>>>>>

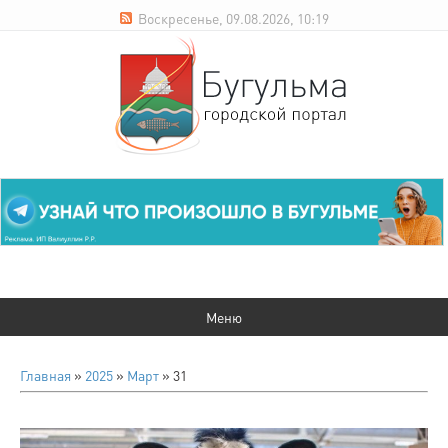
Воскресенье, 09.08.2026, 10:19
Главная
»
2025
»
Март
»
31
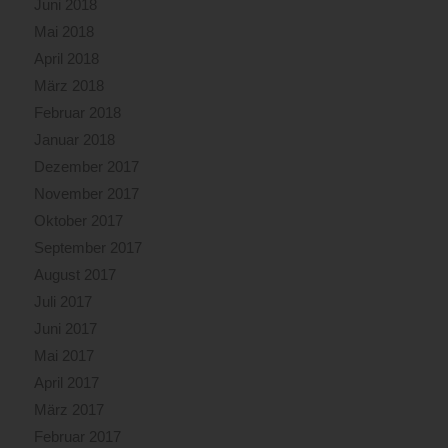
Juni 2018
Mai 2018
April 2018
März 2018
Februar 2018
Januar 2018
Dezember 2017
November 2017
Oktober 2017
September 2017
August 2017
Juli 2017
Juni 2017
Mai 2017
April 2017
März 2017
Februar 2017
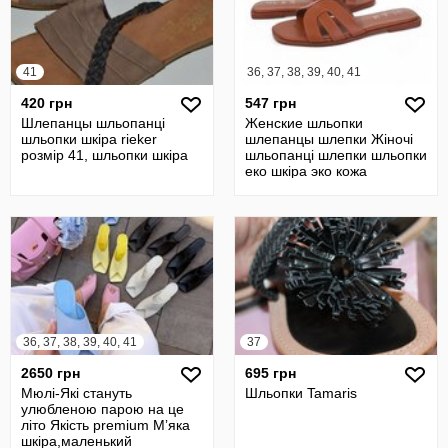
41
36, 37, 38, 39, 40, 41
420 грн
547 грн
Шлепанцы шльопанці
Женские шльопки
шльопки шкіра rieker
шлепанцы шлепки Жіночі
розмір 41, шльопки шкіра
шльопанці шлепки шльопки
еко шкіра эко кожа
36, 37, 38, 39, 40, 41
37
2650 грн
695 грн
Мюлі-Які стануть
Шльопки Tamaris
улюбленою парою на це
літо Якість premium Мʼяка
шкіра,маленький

<<<<<
>>>>>

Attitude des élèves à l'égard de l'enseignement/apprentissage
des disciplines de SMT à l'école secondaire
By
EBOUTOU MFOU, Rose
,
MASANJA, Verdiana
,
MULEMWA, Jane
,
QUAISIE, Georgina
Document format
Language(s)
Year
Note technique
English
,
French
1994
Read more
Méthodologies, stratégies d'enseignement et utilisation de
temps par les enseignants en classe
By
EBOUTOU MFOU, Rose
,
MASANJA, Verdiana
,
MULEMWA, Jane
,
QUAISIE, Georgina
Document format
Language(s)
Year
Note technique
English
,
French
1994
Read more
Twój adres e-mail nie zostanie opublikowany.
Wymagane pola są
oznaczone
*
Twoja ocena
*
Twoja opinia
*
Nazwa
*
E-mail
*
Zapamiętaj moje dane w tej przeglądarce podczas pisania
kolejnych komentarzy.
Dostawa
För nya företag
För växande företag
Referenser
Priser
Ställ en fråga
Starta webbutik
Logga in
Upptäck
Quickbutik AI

<<<<<

(WORK INSTRUCTION):
Look above and copy only the lines from the one holding "Воскресенье, 09.08.2026, 10:19" to the one holding "літо Якість premium Мʼяка", both included, exactly, minus the pictures.

(ANSWER SPACE):
Воскресенье, 09.08.2026, 10:19
Главная
»
2025
»
Март
»
31
Juni 2018
Mai 2018
April 2018
März 2018
Februar 2018
Januar 2018
Dezember 2017
November 2017
Oktober 2017
September 2017
August 2017
Juli 2017
Juni 2017
Mai 2017
April 2017
März 2017
Februar 2017
41
36, 37, 38, 39, 40, 41
420 грн
547 грн
Шлепанцы шльопанці
Женские шльопки
шльопки шкіра rieker
шлепанцы шлепки Жіночі
розмір 41, шльопки шкіра
шльопанці шлепки шльопки
еко шкіра эко кожа
36, 37, 38, 39, 40, 41
37
2650 грн
695 грн
Мюлі-Які стануть
Шльопки Tamaris
улюбленою парою на це
літо Якість premium Мʼяка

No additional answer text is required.